Brian and Susan Marshall partnered with St. Peter’s to create the Next Generation Rain Garden, a state-of-the-art rain garden on church property as a landscaping solution to ease a flooding, soil erosion and water runoff problem plaguing the church and contaminating Mountain Lake.
Prior to installing the rain garden, during heavy rains runoff from the church and rectory roofs, driveway, and hill behind the church would cascade down the hill. It ran so fast that it often would jump the storm drain and carry eroded sediment and various pollutants down to The Boulevard and eventually into nearby Mountain Lake.
Also, the water was eroding the soil and undermining tree root systems, causing church basement flooding.

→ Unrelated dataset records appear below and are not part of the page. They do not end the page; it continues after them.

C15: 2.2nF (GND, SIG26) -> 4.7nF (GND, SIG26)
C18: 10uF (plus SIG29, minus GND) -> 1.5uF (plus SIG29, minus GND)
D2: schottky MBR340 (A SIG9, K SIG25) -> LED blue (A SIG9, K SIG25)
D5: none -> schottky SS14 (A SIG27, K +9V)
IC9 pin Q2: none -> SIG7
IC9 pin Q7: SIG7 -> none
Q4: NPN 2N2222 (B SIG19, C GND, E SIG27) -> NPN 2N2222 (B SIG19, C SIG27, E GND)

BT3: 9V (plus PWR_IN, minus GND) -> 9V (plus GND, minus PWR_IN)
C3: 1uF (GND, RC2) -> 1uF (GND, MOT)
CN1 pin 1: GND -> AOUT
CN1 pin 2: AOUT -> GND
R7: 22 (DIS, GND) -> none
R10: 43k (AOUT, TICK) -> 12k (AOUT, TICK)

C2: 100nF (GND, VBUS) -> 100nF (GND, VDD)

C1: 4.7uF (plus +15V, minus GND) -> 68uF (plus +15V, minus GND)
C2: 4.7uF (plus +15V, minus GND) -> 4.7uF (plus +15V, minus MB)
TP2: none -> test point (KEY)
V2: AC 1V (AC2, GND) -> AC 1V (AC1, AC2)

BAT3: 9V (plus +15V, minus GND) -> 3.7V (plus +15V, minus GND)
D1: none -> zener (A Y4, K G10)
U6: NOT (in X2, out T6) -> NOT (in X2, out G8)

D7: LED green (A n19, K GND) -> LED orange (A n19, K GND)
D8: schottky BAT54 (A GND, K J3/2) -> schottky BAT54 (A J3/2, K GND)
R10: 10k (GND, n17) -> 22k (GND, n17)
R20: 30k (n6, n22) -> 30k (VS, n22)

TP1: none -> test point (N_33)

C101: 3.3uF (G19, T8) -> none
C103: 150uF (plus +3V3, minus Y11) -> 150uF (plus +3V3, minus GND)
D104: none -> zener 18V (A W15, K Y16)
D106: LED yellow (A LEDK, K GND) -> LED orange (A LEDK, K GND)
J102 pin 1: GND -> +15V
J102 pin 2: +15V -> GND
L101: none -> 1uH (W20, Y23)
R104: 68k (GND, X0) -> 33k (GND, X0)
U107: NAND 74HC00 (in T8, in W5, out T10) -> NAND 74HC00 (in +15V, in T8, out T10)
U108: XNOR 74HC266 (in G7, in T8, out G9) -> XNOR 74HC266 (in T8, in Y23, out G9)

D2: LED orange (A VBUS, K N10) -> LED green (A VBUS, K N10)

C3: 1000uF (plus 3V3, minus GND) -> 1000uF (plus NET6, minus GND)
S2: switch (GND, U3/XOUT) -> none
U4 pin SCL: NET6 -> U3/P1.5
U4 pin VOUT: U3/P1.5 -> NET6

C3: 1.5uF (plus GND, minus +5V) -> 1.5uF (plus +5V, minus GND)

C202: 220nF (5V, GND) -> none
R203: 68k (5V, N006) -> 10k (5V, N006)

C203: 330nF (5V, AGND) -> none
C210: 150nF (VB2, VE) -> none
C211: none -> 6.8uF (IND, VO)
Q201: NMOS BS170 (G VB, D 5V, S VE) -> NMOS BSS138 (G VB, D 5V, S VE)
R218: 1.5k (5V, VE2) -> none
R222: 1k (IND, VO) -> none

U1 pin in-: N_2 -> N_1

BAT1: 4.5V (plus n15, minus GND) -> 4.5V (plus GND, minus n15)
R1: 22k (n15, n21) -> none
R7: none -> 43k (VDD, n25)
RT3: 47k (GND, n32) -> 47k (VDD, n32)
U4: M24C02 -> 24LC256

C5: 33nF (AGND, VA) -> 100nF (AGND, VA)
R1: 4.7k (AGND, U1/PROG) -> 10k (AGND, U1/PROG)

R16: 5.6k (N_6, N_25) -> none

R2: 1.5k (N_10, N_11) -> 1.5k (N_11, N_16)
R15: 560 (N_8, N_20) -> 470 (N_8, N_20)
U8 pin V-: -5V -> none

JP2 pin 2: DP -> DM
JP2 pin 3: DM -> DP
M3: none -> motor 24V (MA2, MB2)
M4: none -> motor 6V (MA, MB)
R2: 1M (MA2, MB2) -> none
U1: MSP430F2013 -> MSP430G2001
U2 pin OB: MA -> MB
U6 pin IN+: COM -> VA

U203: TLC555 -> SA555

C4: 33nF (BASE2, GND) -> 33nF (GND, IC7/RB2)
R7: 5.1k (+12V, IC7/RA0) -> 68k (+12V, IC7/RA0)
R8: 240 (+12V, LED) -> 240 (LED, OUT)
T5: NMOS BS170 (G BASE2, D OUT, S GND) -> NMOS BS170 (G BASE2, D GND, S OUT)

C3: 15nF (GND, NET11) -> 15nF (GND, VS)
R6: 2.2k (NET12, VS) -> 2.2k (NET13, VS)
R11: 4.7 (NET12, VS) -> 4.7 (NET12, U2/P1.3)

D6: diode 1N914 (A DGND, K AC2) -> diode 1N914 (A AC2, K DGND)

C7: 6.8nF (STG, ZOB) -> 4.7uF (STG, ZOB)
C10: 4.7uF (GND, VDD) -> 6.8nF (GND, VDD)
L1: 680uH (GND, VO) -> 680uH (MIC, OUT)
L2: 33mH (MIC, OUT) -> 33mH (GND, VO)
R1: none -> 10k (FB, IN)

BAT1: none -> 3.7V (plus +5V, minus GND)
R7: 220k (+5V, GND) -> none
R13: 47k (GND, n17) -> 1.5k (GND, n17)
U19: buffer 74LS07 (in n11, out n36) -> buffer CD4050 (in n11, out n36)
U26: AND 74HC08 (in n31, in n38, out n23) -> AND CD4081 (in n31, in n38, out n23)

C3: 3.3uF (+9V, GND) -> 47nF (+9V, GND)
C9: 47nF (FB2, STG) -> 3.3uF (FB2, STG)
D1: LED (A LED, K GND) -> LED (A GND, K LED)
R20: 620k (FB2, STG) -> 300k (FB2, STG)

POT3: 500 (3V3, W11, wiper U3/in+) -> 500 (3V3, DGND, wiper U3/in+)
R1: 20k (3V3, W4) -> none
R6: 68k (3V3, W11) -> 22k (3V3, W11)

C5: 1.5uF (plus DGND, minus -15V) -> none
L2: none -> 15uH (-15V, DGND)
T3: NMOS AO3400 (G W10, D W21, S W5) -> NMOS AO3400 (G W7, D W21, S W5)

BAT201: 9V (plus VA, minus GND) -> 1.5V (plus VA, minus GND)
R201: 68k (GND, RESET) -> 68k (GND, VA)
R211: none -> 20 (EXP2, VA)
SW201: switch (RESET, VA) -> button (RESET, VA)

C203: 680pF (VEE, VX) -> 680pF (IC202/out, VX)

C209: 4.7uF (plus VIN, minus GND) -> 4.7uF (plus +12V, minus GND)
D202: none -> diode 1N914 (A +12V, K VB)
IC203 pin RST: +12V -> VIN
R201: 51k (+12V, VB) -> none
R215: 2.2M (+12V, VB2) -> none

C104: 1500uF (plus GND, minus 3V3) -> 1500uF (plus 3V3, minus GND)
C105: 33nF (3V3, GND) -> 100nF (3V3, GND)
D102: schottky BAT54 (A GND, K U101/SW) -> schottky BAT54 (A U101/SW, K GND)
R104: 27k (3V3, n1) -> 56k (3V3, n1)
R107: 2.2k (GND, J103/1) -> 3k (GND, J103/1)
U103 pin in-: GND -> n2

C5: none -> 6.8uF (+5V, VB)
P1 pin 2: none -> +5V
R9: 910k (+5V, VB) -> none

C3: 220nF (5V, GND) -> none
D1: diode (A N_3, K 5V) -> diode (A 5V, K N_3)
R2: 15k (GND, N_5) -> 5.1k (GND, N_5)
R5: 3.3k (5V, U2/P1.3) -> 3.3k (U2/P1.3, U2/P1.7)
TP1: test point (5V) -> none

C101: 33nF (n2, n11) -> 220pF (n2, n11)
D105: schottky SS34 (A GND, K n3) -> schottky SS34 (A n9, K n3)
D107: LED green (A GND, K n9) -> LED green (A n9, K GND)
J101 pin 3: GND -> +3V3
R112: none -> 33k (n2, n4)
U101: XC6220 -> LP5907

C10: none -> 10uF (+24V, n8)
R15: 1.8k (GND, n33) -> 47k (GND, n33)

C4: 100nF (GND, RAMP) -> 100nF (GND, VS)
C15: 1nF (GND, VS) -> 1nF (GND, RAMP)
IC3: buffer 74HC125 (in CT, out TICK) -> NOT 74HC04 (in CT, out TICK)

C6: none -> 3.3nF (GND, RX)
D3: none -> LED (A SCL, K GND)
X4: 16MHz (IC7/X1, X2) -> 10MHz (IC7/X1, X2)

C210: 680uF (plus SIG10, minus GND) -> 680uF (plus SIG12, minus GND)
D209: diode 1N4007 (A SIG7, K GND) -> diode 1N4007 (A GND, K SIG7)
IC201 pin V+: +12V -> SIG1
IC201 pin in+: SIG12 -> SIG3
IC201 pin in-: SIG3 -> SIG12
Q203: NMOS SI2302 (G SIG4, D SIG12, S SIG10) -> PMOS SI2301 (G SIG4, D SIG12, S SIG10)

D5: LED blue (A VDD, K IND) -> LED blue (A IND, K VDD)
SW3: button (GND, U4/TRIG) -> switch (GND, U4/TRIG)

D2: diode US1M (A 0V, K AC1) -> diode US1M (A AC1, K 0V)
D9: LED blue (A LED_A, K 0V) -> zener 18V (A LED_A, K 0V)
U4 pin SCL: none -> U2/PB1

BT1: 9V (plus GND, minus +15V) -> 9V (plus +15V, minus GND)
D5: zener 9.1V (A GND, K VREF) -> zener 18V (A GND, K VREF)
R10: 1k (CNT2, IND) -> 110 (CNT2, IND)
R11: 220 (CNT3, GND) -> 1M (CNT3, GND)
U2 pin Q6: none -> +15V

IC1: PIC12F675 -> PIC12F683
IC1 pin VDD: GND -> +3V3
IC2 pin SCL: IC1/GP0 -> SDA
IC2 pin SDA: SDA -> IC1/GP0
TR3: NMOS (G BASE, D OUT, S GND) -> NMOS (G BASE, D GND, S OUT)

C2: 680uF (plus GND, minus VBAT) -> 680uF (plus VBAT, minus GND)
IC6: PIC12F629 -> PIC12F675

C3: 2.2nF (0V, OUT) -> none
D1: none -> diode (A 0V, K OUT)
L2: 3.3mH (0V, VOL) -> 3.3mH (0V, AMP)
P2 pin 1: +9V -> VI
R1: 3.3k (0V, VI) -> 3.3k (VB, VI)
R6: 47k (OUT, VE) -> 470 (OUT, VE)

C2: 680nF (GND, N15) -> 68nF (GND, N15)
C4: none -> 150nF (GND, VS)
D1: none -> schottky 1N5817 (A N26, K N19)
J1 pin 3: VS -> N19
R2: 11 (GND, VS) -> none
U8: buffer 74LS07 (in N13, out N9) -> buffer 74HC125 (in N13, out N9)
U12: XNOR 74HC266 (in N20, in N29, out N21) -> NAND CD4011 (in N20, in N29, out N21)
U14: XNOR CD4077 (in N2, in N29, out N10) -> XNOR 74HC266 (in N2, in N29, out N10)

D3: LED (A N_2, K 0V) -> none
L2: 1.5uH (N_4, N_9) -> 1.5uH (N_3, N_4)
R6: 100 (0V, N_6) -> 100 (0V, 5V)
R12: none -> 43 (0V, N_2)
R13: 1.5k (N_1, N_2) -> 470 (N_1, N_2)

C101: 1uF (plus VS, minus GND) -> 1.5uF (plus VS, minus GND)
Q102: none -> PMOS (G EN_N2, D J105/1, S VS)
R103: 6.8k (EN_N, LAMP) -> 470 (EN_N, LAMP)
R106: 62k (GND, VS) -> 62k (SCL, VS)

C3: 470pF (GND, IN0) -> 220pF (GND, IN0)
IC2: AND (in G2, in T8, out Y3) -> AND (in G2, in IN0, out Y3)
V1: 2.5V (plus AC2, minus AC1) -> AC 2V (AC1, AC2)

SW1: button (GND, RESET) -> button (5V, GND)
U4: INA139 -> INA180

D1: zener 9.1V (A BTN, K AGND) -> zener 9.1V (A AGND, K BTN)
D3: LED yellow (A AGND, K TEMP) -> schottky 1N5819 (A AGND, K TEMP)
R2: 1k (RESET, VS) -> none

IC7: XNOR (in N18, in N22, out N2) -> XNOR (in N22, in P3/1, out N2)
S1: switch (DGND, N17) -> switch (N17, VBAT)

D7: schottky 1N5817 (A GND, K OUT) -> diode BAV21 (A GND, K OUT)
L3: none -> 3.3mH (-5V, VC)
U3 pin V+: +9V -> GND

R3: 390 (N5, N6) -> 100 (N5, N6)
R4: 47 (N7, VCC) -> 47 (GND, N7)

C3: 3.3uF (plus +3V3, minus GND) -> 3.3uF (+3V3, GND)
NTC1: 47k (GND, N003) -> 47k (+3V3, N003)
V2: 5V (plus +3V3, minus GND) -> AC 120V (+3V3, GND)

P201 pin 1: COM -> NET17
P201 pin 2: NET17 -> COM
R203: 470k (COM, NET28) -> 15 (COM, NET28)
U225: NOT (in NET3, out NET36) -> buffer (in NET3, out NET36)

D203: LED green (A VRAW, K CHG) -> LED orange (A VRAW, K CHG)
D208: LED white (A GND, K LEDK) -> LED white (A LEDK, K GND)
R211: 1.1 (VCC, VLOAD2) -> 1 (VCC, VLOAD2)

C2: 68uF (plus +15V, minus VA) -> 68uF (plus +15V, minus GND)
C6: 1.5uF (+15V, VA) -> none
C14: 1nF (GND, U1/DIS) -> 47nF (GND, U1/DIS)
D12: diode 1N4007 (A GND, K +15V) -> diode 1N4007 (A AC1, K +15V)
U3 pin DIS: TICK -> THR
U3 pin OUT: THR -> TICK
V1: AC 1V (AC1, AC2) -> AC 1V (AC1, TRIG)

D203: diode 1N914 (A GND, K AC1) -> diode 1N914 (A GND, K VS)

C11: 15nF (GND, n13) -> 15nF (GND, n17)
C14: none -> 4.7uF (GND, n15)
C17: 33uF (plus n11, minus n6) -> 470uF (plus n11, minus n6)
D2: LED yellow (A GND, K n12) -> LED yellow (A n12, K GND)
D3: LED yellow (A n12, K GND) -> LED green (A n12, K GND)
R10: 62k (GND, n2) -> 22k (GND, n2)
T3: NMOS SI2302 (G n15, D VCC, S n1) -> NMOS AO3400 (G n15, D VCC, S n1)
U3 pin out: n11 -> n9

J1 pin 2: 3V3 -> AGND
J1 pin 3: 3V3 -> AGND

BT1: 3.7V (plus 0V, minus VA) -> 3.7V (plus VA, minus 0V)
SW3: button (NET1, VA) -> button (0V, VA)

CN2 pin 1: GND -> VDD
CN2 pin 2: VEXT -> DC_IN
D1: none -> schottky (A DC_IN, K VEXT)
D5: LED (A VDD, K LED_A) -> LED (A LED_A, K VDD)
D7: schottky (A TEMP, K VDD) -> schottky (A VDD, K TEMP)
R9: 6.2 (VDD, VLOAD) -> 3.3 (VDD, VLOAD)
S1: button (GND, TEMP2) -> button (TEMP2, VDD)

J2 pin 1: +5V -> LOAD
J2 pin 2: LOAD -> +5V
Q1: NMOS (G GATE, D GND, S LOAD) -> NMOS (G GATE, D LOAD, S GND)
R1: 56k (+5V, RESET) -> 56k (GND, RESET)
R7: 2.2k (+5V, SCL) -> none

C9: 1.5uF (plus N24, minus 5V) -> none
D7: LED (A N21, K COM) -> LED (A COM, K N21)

Brian Marshall, a water resources engineer and gardener, said planning for the project began in late 2018, but not before he called on other experts from Rutgers University, the Rutgers Cooperative Extension Service, and the Whippany River Watershed Action Committee to take a look at the site.
A final layout for the rain garden was ready by early 2019, consisting of a rock-lined berm, a shallow stormwater basin, and a new garden planted with native shrubs and perennials.
A side benefit of the project is that it attracts birds, butterflies and other creatures to the garden, which has become a natural learning center for young students attending the Academy for Children pre-school housed at St. Peter’s.